La reprogrammation métabolique

Préalable

Reprogrammation ou remodelage, en tout cas une réorganisation d’un certain nombre de voies biochimiques du métabolisme énergétique, mais aussi de la synthèse et de la dégradation de certains acides aminés (AAs) et de nombreux autres composés du vivant.

La rigidité métabolique

Obre (2014a) parle de « rigidité métabolique » où on voit des tissus qui ont par exemple un penchant pour tel ou tel substrat. Le cerveau va puiser son énergie à partir du glucose, du glycérol, des acides gras et des AAs comme les acides aminés branchés (AABs), etc. En clair, les tissus ont chacun leur manière de transformer les substrats qui leur conviennent.

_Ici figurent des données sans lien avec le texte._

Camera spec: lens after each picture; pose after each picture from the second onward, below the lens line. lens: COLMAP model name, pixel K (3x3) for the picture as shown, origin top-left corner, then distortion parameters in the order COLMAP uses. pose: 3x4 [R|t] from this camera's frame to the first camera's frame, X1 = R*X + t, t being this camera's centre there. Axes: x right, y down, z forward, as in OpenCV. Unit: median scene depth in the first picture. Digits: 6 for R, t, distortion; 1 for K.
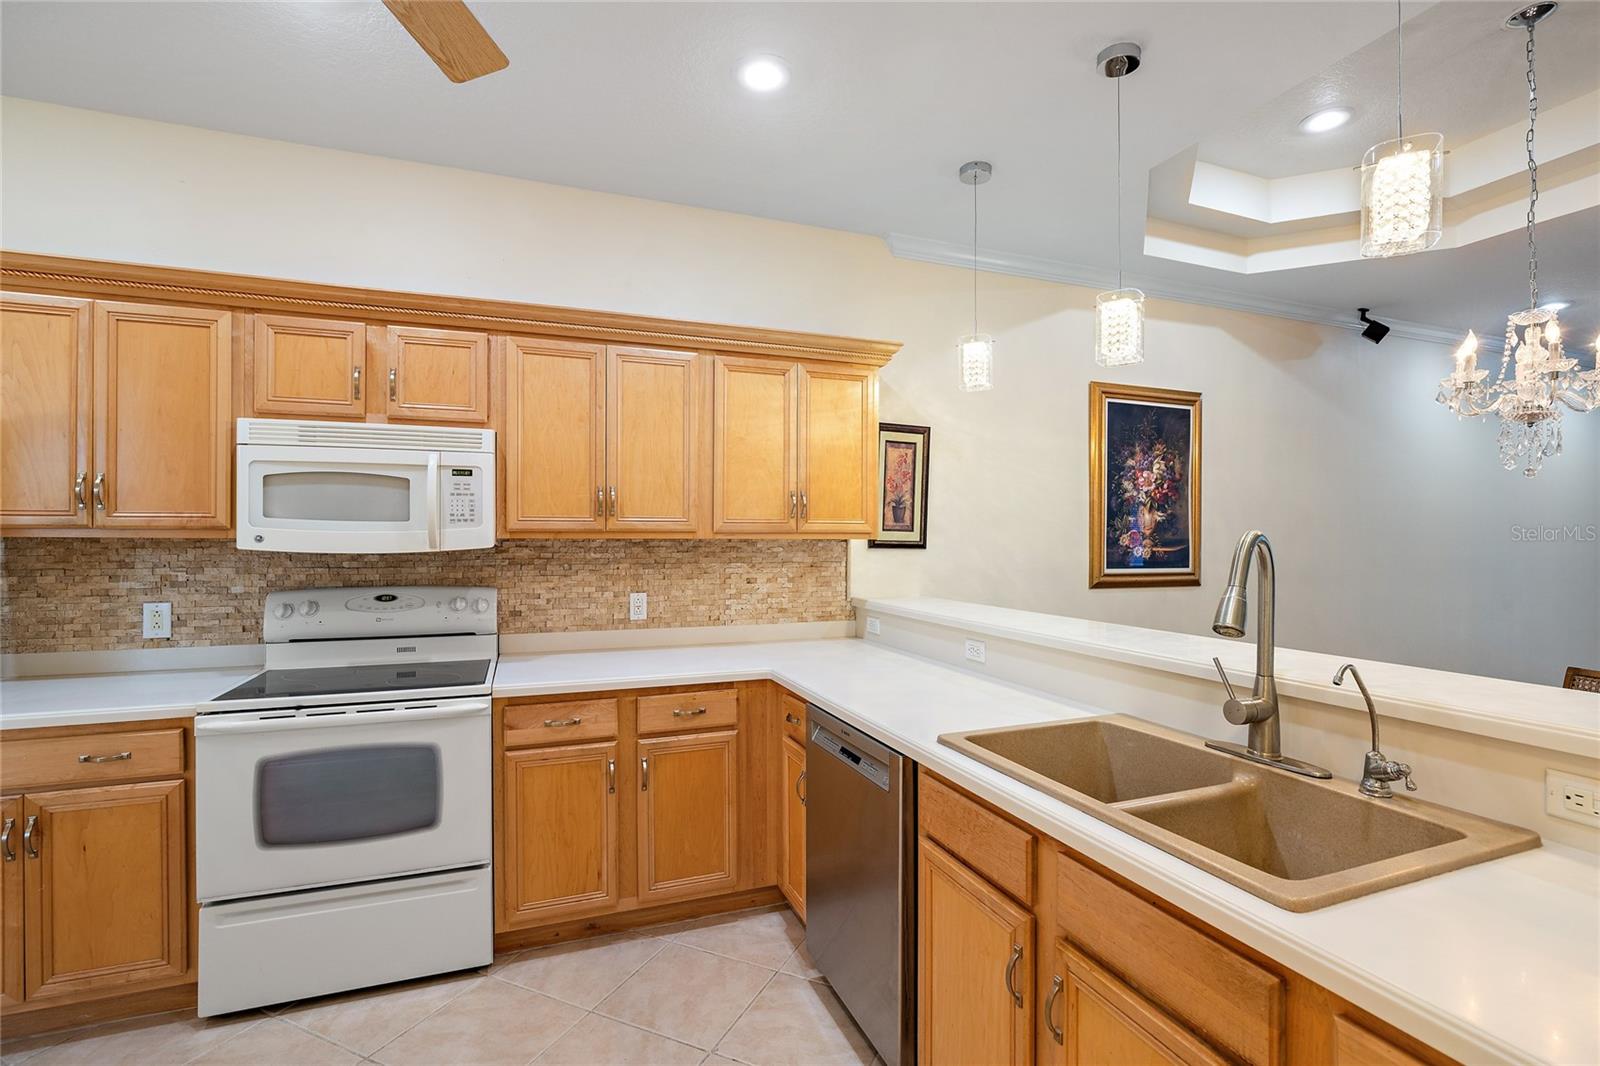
lens RADIAL K [[731.0, 0, 800.6], [0, 731.0, 542.0], [0, 0, 1]] dist [-0.020937, 0.006359]
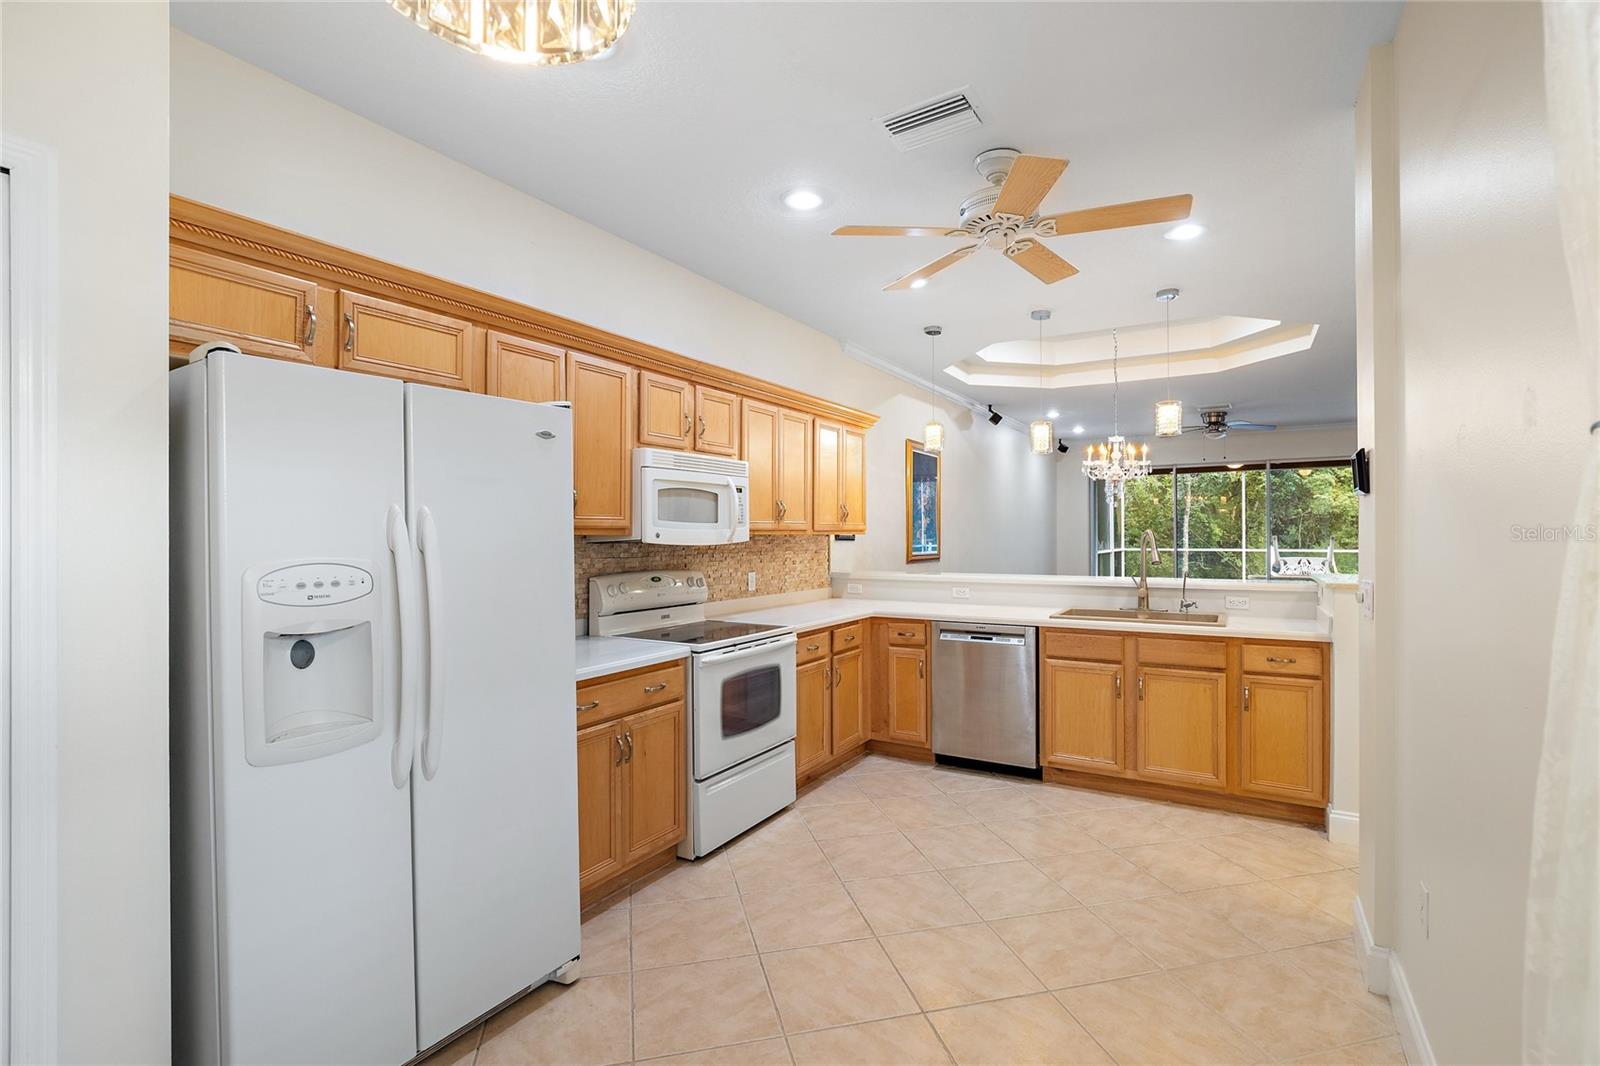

La flexibilité métabolique

D’un autre côté, toujours Obre (2014a) définit la « flexibilité métabolique » où on oublie la fameuse rigidité selon des critères bien ordonnés pour passer sur un autre mode jalonné d’adaptations incroyablement sophistiquées ignorant les codes habituels de l’homéostasie. Ces mécanismes très structurés et fonctionnels peuvent être rencontrés dans les cancers (Thomas, 2019), les maladies métaboliques notamment le diabète de type 2 (DT2) (Sas, 2016), la NASH (Tsukamoto, 2015), les maladies mitochondriales, des maladies auto-immunes (Obre, 2014b), et depuis peu avec moins d’informations disponibles les maladies neurodégénératives (Cavallero-Hernandez, 2016 ; Szelechowski, 2018), la septicémie microbienne (Van Wyngene, 2018). Cette liste n’est évidemment pas exhaustive.

Le remodelage ou reprogrammation métabolique

Peu importe le terme utilisé, il s’agit de modifications profondes dans les tissus qui sont ciblés et constituent clairement un facteur aggravant dans le cadre des pathologies décrites.
Ce phénomène de reprogrammation est évidemment plus délétère et handicapant pour l’organisme quand il s’agit d’un cancer. Il est plus robuste et plus perfectionné que dans les autres pathologies. En effet, pour les cellules tumorales, il s’agit de survivre face à la famine, aux thérapeutiques censées tuer les cellules tumorales d’où leur course folle à la recherche d’énergie, de nutriments et d’autres substrats à soustraire à l’humain.

Et si on prenait un peu d’avance

Un point commun, la reprogrammation métabolique existe et fait son travail de sape de manière silencieuse avec des années d’avance sur la survenue de la maladie ou la récidive de celle-ci. En effet, il y a depuis peu un certain nombre de marqueurs biologiques qui permettent de dépister certaines anomalies des voies de la reprogrammation métabolique. De plus, il est possible d’intervenir de manière personnalisée sur certains de ces dysfonctionnements métaboliques, à la phase pré-clinique.

Obre F. Régulation du métabolisme énergétique : étude du remodelage bioénergétique du cancer. www.theses.fr/2014BORD0349.
Obre F., Rossignol R. Int J Biochem Cell Biol 2015 ; 59 : 167-81.
Sas et al. JCI Insight 2016 ; 1(15) : e86976.
Thomas F. HumenSciences 2019.
Tsukamoto H. Pancreatology 2015 ; 15(6) : 561-565.
Van Wyngene et al. EMBO Molecular Medecine 2018 ; e8712 : 1-18.